Design goals

First-class support for different expansions of the same object

We hope to make it exceedingly easy to regard, for example, a matrix of polynomials as a polynomial with matrix coefficients. Or to regard a polynomial in five variables with coefficients in ℚ as a two-variable polynomial with coefficients in the ring of three-variable polynomials over ℚ.

This makes the signature of some functions a bit different than usual. For example, a function call like

    coefficient(x^3 + x^2*y + y, y)

is ambiguous: should the result be 1 or x^2+1? Most other computer algebra systems base their decision on the parent object for the polynomial: these two results are what one gets if it is, respectively, ℚ[x,y] or ℚ[x][y].

We make a different choice: the variables relative to which one wants to take the expansion, need to be passed explicitly:

julia> coefficient(x^3 + x^2*y + y, (1,), :y)
x^2 + 1
julia> coefficient(x^3 + x^2*y + y, (0,1), :x, :y)
1

At first glance, this may seem more cumbersome than usual. However, in a situation where one switches perspective regularly, the alternative is much harder to work with. This is because it is not obvious from the name of a variable x which parent object it belongs to.

Moreover, in practice, this choice does not sacrifice convenience at all, because the following macro is provided:

julia> @coefficient(x^2 + x^2*y + y, y)
x^2 + 1
julia> @coefficient(x^2 + x^2*y + y, x^0 * y)
1

We (intend to) have similar 'relative' versions of functions such as expansion(), leading_term() and deg().

User-friendly support for pools of indeterminate variables

It should be easy to generate a vector such as "two instances of the most general polynomial of degree two":

[c1*x^2 + c2*x + c3, c4*x^2 + c5*x + c6 ]

We make this possible by supporting polynomial rings with an unbounded number of variables and a sparse representation of the exponents. For example:

julia> R = @ring! ℤ[c[]][x]
ℤ[c[]][x]
julia> sum(c[i] * x^i for i in 1:5)
c[1] * x + c[2] * x^2 + c[3] * x^3 + c[4] * x^4 + c[5] * x^5

Speed

For elementary operations, we aim to get within the typical factor 2 for julia-vs-C when compared to Singular.
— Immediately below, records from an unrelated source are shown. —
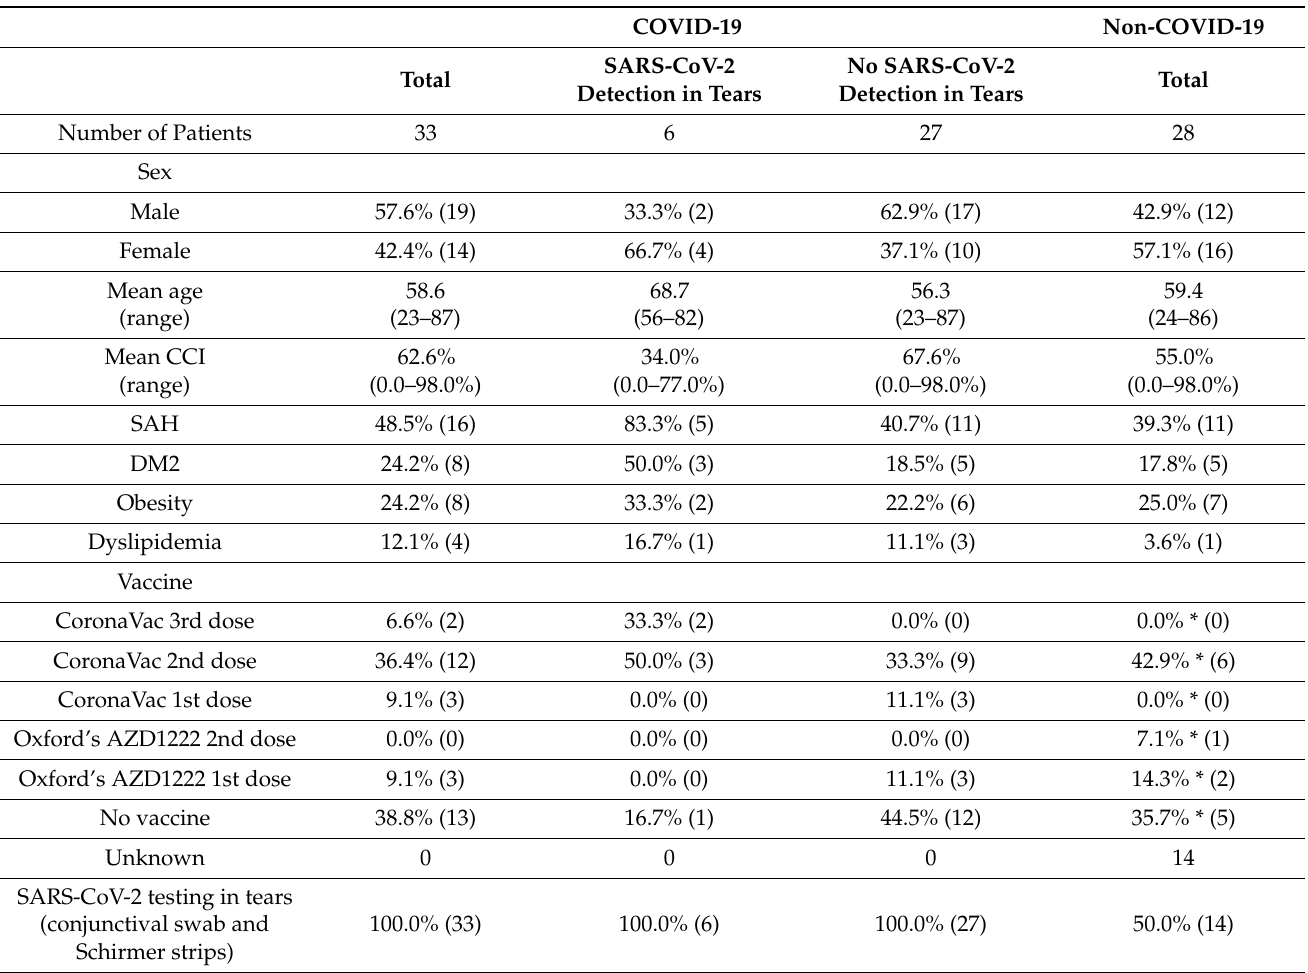
Table 1. Patients’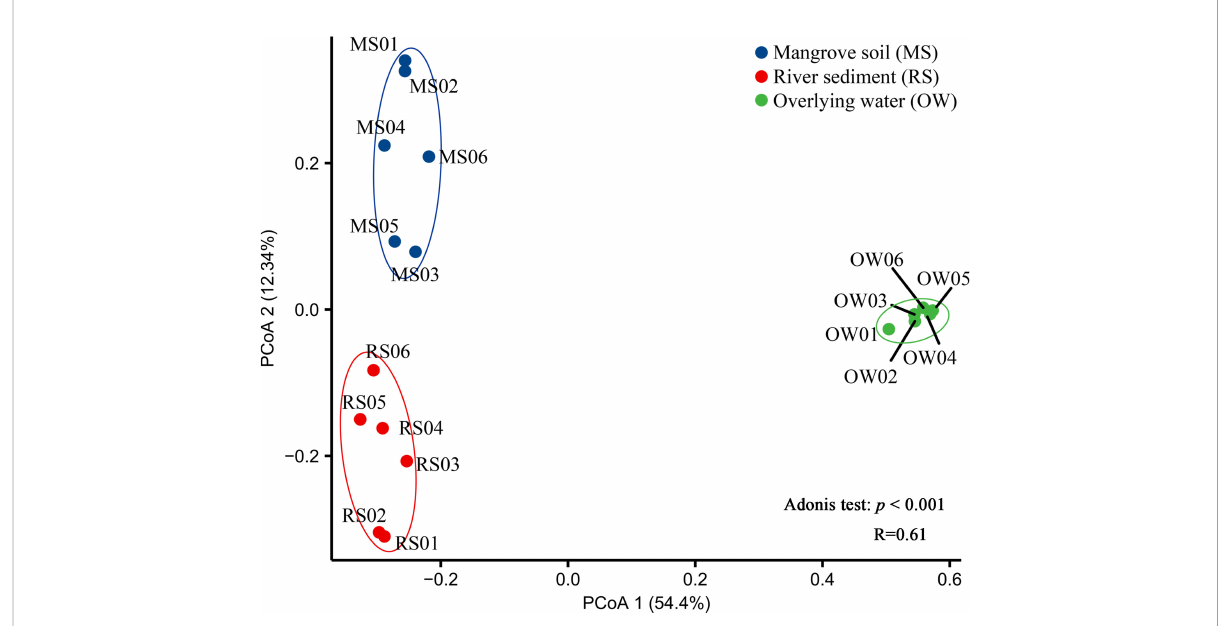
FIGURE 2 Principal Coordinate Analysis (PCoA) analysis of taxonomic composition of bacterial communities using Bray – Curtis dissimilarity based on the relative abundance of OTUs. Adonis test: p < 0.001, R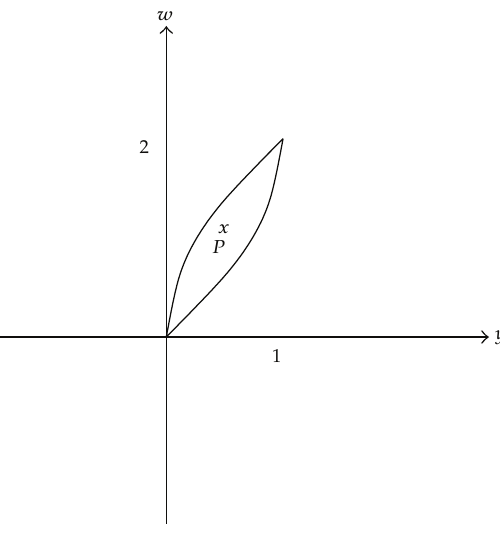
Figure 2: Spectral scale for b in Example 2.18.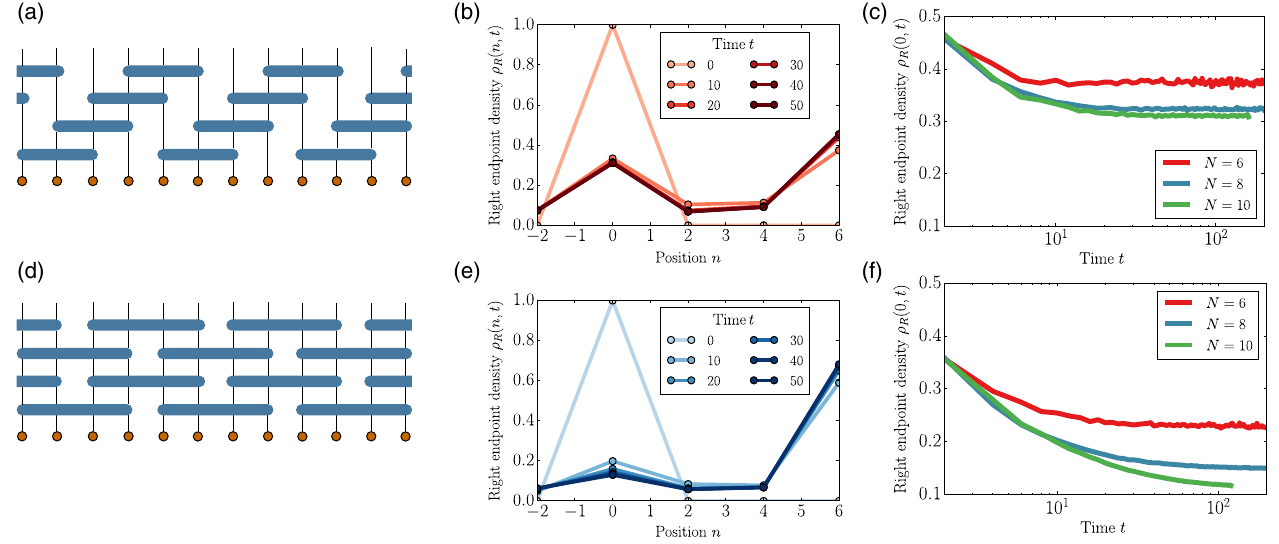
FIG. 18. Operator spreading of S z 0 ð t Þ for random circuits with gate sizes l ¼ 3 and 4. (a),(d) show the circuit geometries, slightly modified from the ones in the main text in order to ease numerical calculations. (b),(e) show the profile of right end point weights ρ n; t Þ at different times for a ten-site chain, for l ¼ 3 and l ¼ 4 , respectively. Both have a peak near the origin, but in the former case it R ð is much larger and stops decaying after a few time steps, while in the latter case it keeps decaying to longer times. Finite-size flow of the size of the peaks as a function of the time, shown in (c) and (f) indicates that while for l ¼ 3 the system saturates to a finite value, this is not the case for l ¼ 4 , where the long-time value scales to zero for large system sizes.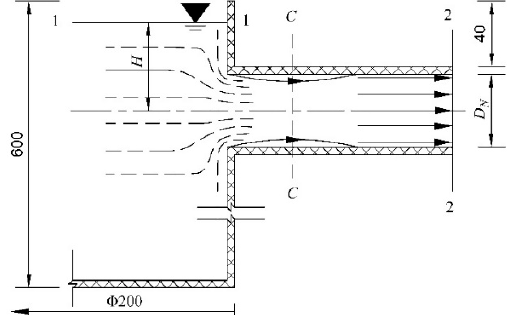
Figure 2. Flow analysis at the outlet of the designed device. 1-1 is the water surface section, H is the height of water surface from the center of the outlet pipe, C-C is the shrink section, 2-2 is outlet section, D N is the diameter of the outlet pipe.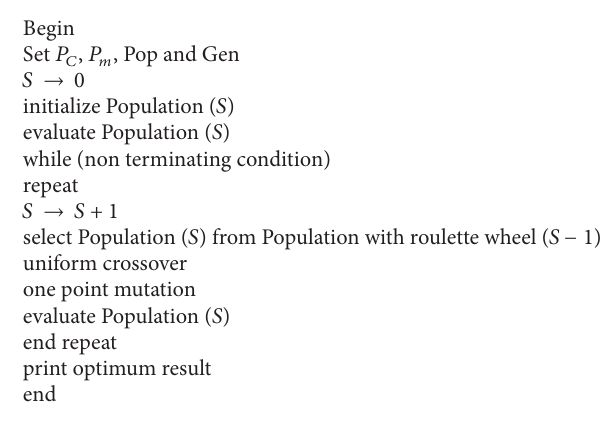
Pseudocode 2: The pseudocode of MOGA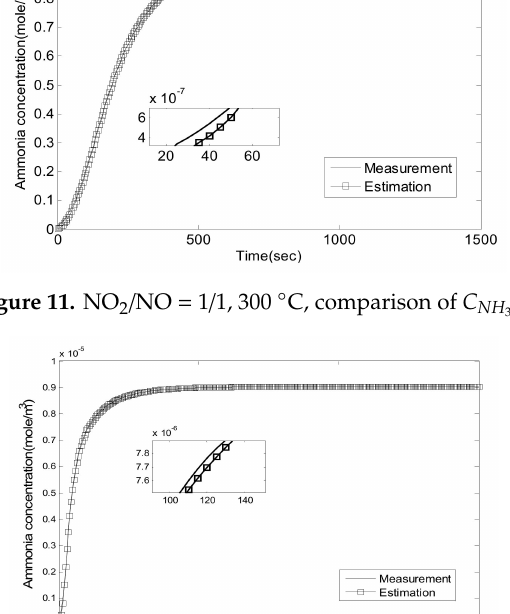
Figure 12. NO 2 / NO = 1 / 1, 350 ◦ C, comparison of C NH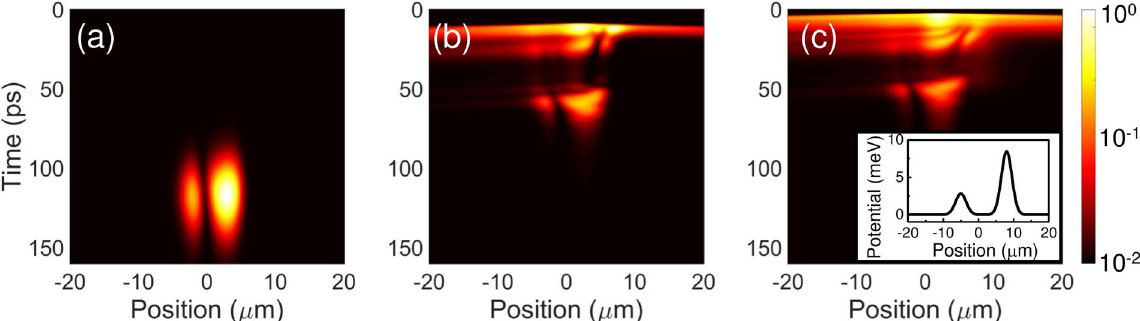
Figure 3. Simulation results with disorder potential. Simulation results of a time-resolved propagation of polariton condensate after a pump pulse strength of ( a ) 1.5 P 0 , ( b ) 8 P 0 , ( c ) 15 P 0 . P 0 stands for pumping amplitude to observe first condensation pulse. Simulation results are convolved with a streak camera system response function to emulate the experimental recordings. The pseudo-color scale is logarithmic and the intensities are normalized to the maximal value in each case. The chosen disorder potential is presented as an inset of ( c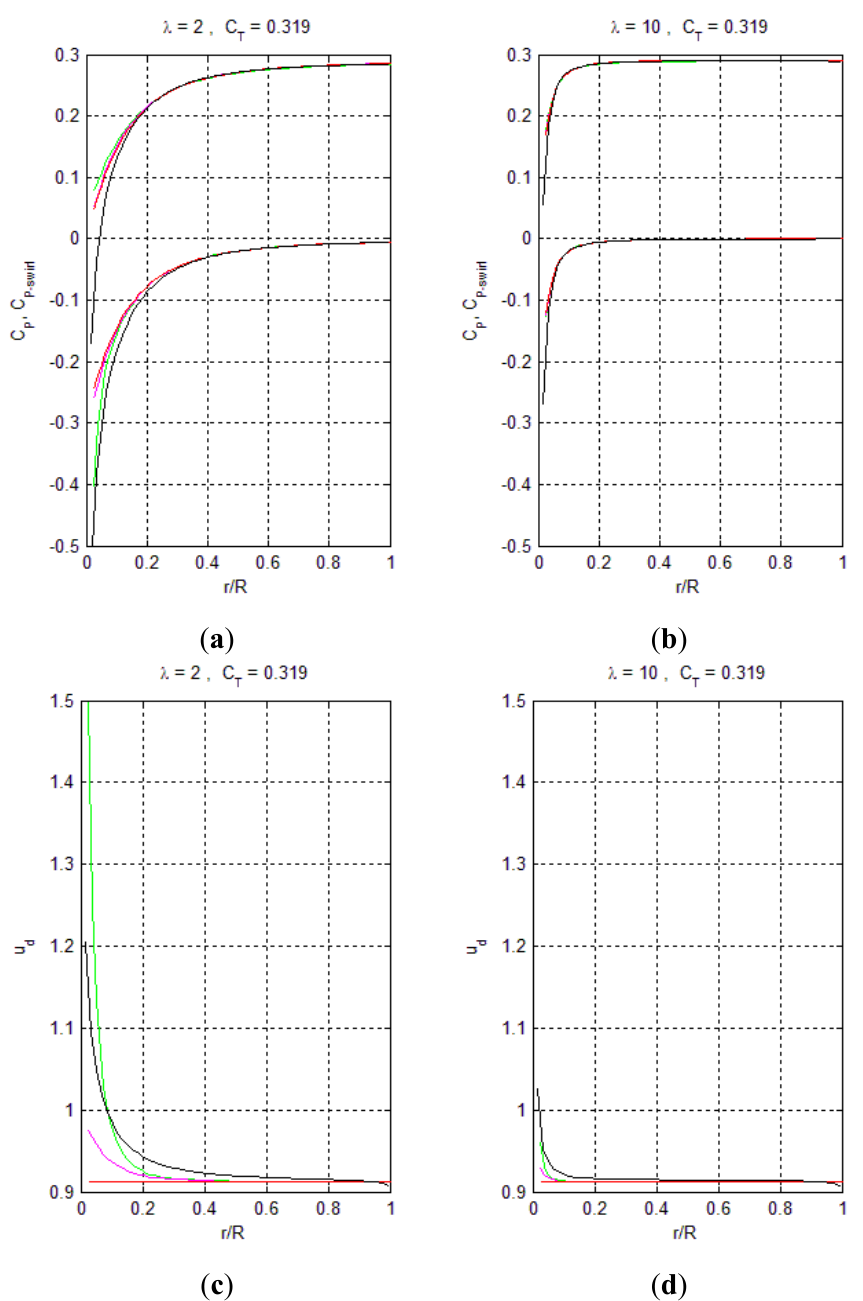
Figure 9. BEM (colored) and AD (black) spanwise distribution of power (upper) and mass-flow (lower) at low thrust loading, (cid:1829) (cid:3404) 0.319 for a regular HAWT. ( a , c ) TSR = 2; ( b , d ) TSR = 10. (cid:2904) The general trend for the AD model to predict higher mass-flow over a broad range spanning the mid part of the “disk blades” is not captured by any BEM method, and hence attributable to the streamline deflection and wake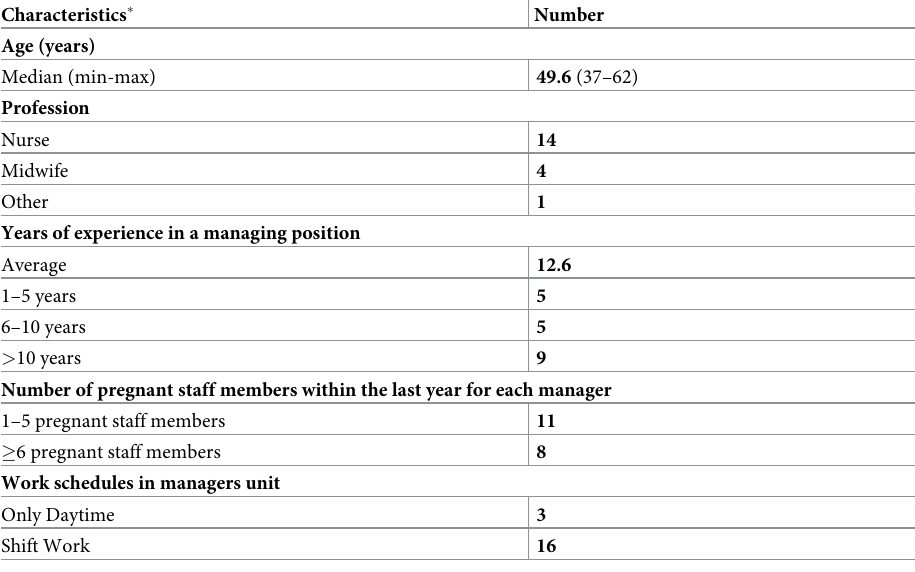
Table 1. Characteristics of the study participants (n = 19). Characteristics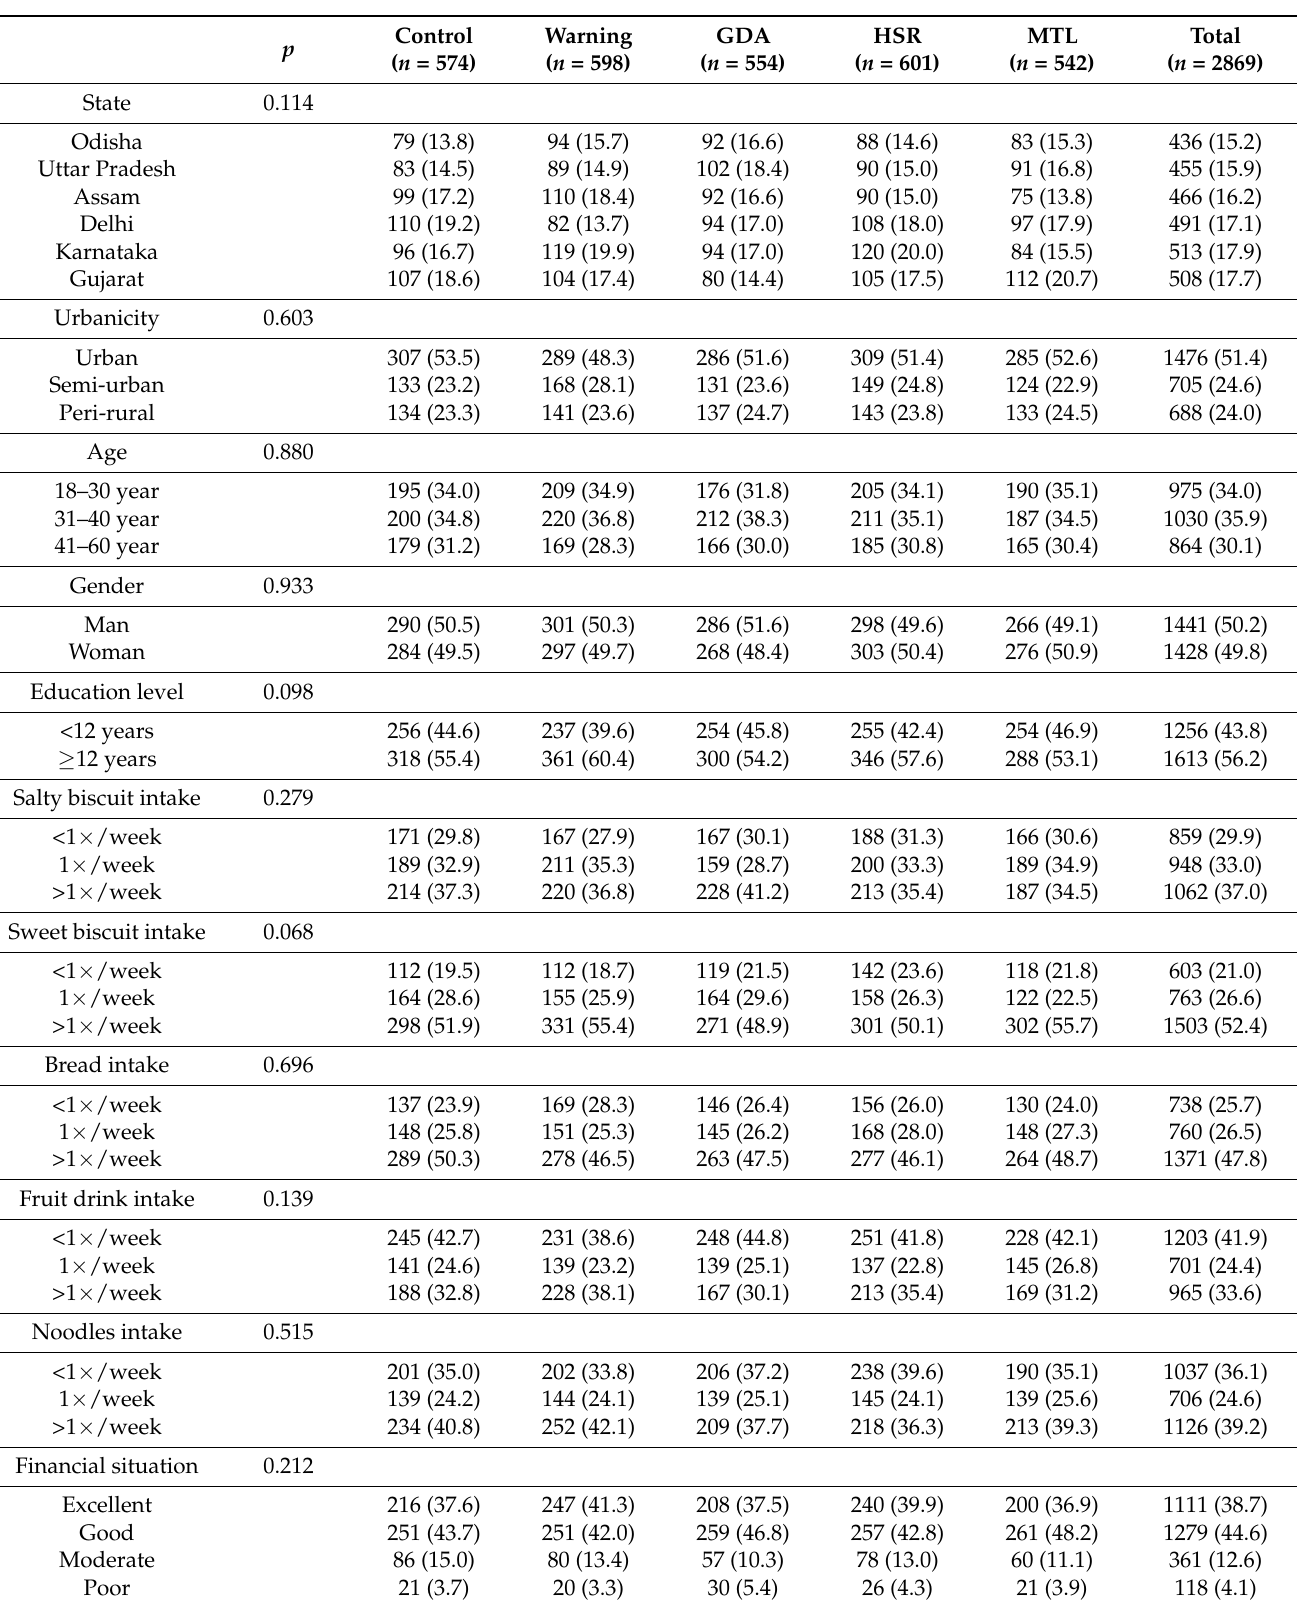
Table 1. Socio-demographic characteristics of the sample, n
At this point, this library has comparable performance to Singular on at least one simple benchmark:

$ julia <<JULIA
using PolynomialRings; using Singular
R = @ring! ℤ[d,e,f]
S,g,h,i = Singular.SingularPolynomialRing(Singular.SingularZZ, ["g","h","i"])
(d+e+f)^4; (g+h+i)^4 # compile all julia code
@time (d+e+f)^200
@time (g+h+i)^200
prod(d+e+f for _=1:5); prod(g+h+i for _=1:5) # compile all julia code
@time prod(d+e+f for _=1:200)
@time prod(g+h+i for _=1:200)
JULIA
  0.151427 seconds (1.51 M allocations: 40.430 MiB, 20.68% gc time)
  0.879622 seconds (13.50 M allocations: 319.072 MiB, 2.00% gc time)
  1.584750 seconds (31.07 M allocations: 896.958 MiB, 29.18% gc time)
  1.030947 seconds (14.87 M allocations: 373.402 MiB, 1.99% gc time)

Note: the Singular code has some non-trivial Julia-overhead (as can be seen from the allocations), so this comparison isn't quite fair.

Use elementary Julia types wherever possible

For example, for any function operating on free finitely generated modules, the module elements should just be represented by AbstractArray{<:Polynomial} or Dict{K,<:Polynomial}. Polynomial coefficients can be any Number, any Array (for expansions in a module), or any Matrix (for a polynomial ring with matrix coefficients).

A module element can be any AbstractArray, not necessarily an AbstractVector. That also means that if we need to represent a finite set of module elements, we use AbstractVector{<:AbstractVector}, not an AbstractMatrix. This makes it easier to work with matrix spaces: e.g. solving matrix equations a*x + x*a = y over polynomial rings using Gröbner basis methods.